Is there a way to find in this stream of data anything that looks like a UNIX Epoch time (e.g., representing the recent times (any 10-digit number in quotes should do (1000000000 is 2001-09-09 as per env TZ=GMT-3 date -r1000000000 +%Y-%m-%dT%H%M%S%z with BSD date(1)))), and convert it all to ISO8601-like dates, with a small shell script snippet in perl or BSD awk without any extensive dependencies to do the transformation?

Desired Output (with or without timezone offsets):

{"message":"Domains list","list":[
    {"domain":"example.org","created":"2015-09-24T000000+0300","regtill":"2021-09-24T000000+0300"}]}
200 =0.126406s
{"list":[
    {"d":"abc","c":"2015-09-24T000000+0300"},
    {"d":"xyz","c":"2001-09-09T044640+0300"}]}
200 =0.126406s

Solution

  • The best snippet so far has been provided by simbabque in a comment:

    $ perl -MTime::Piece -pe 's/(\d{10,})/{localtime($1)->datetime}/ge' <<<'{"message":"Domains list","list":[{"domain":"example.org","created":"1443042000","regtill":"1632430800"}]}' - you can pipe your curl through this. – simbabque 1 hour ago


    I've further adapted it as follows:

    • modified the regular expression to use positive lookbehind and lookahead, for \w":" (word, quote, colon, quote) and "\W{2} (quote, not word twice), with (?<=\w":") and (?="\W{2}), respectively, to match UNIX Epoch time only as a JSON value of some keyword, and avoid any possible false-positives when random other data is streamed into the script;
    • restrict UNIX Epoch time to exactly 10-digits, which should cover date periods between 2001 and 2286:
      • env TZ=GMT perl -MTime::Piece -e 'print localtime(1000000000)->datetime, "Z/", localtime(9999999999)->datetime, "Z\n"'
      • 2001-09-09T01:46:40Z/2286-11-20T17:46:39Z
    • use a few extra regular expressions to insert line breaks for each entry of the domain array;

    The simplest snippet:

    curl ... \ 
      | perl -MTime::Piece -pe's#(\d{10})#localtime($1)->datetime#ge'
    

    Add lookbehind/lookahead for just the opening/closing quote symbols alone:

    curl ... \ 
      | perl -MTime::Piece -pe's#(?<=")(\d{10})(?=")#localtime($1)->datetime#ge'
    

    Specify the timezone of the input data, more restrictive JSON-specific lookbehind/lookahead, and also insert linebreaks for each domain in the list, to make it more user-readable:

    curl ... \ 
      | env TZ=GMT-3 perl -MTime::Piece -p \
        -e 's#(?<=":\[|["\d]},)(?={")#\n\t#g;' \
        -e 's#(?<=\w":")(\d{10})(?="\W{2})#localtime($1)->datetime#ge;'
    

    Sample test run of the final solution for the overall transformation -- works on any stream of data, ignores anything that's not a JSON, would never give any errors on invalid JSON:

    % printf '{"list":[{"d":"abc","c":"1443042000"},{"d":"xyz","c":"1000000000"}]}\n' \
        | env TZ=GMT-3 perl -MTime::Piece -p \
        -e 's#(?<=":\[|["\d]},)(?={")#\n\t#g;' \
        -e 's#(?<=\w":")(\d{10})(?="\W{2})#localtime($1)->datetime#ge;'
    {"list":[
        {"d":"abc","c":"2015-09-24T00:00:00"},
        {"d":"xyz","c":"2001-09-09T04:46:40"}]}
    % 
    

    This solution is more flexible than the other solutions that presume that the input is a valid JSON, because it can also be used in instances where a single curl command is used to make more than a single request, which wouldn't be a valid JSON, since JSON can only have one root element.

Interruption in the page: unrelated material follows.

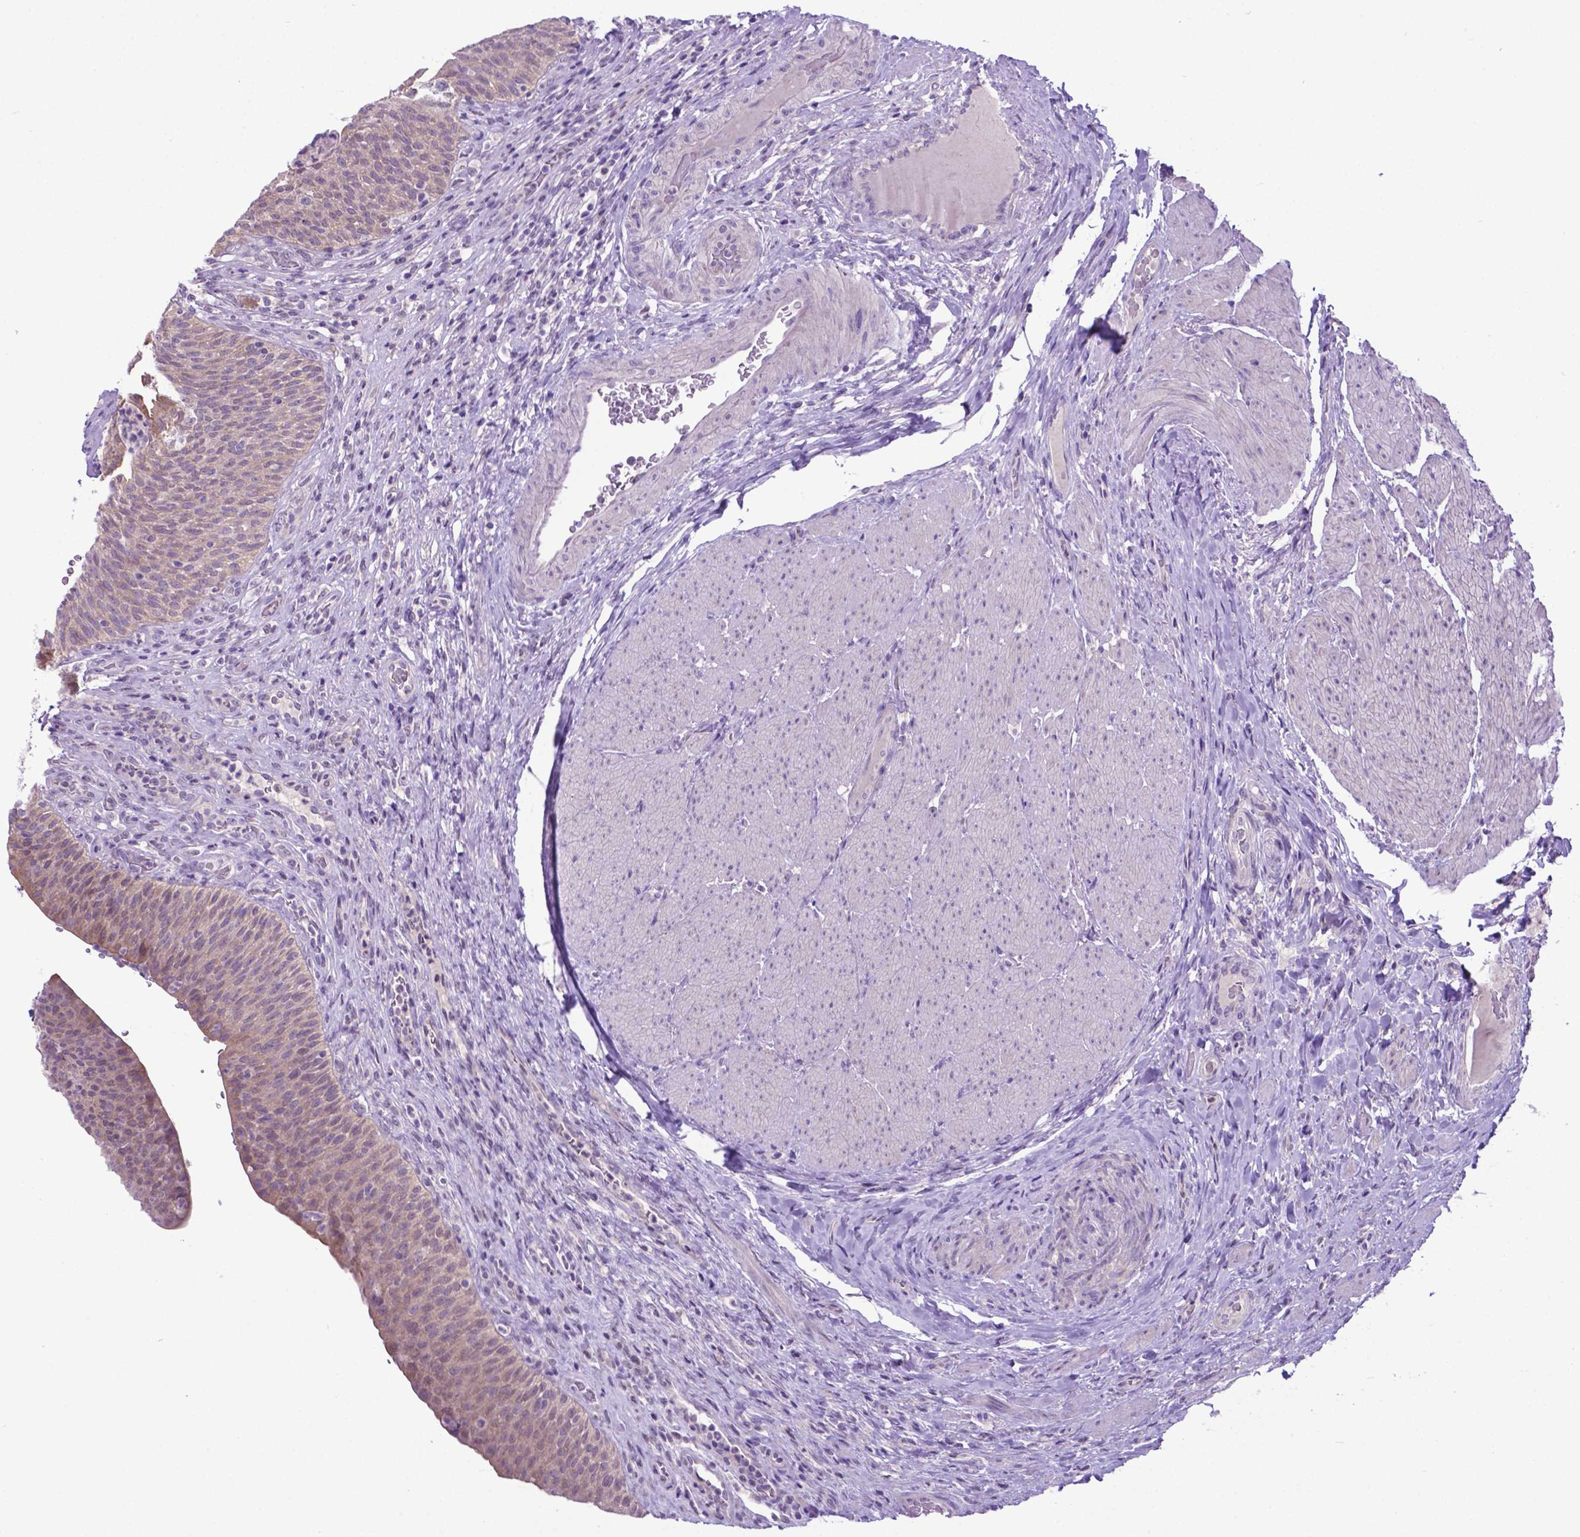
{"staining": {"intensity": "weak", "quantity": "<25%", "location": "cytoplasmic/membranous"}, "tissue": "urinary bladder", "cell_type": "Urothelial cells", "image_type": "normal", "snomed": [{"axis": "morphology", "description": "Normal tissue, NOS"}, {"axis": "topography", "description": "Urinary bladder"}, {"axis": "topography", "description": "Peripheral nerve tissue"}], "caption": "This is a photomicrograph of immunohistochemistry staining of unremarkable urinary bladder, which shows no positivity in urothelial cells.", "gene": "ADRA2B", "patient": {"sex": "male", "age": 66}}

It also works with curl --write-out (e.g., curl -w '\n%{http_code}\t=%{time_total}s\n'), which, likewise, would not be valid JSON, either. It's also more flexible because it doesn't even assume that the input data is in any specific format -- anything with the 10-digit numbers between \w":" and "\W{2} will be automatically converted from UNIX Epoch time to ISO8601 exactly as specified in the question.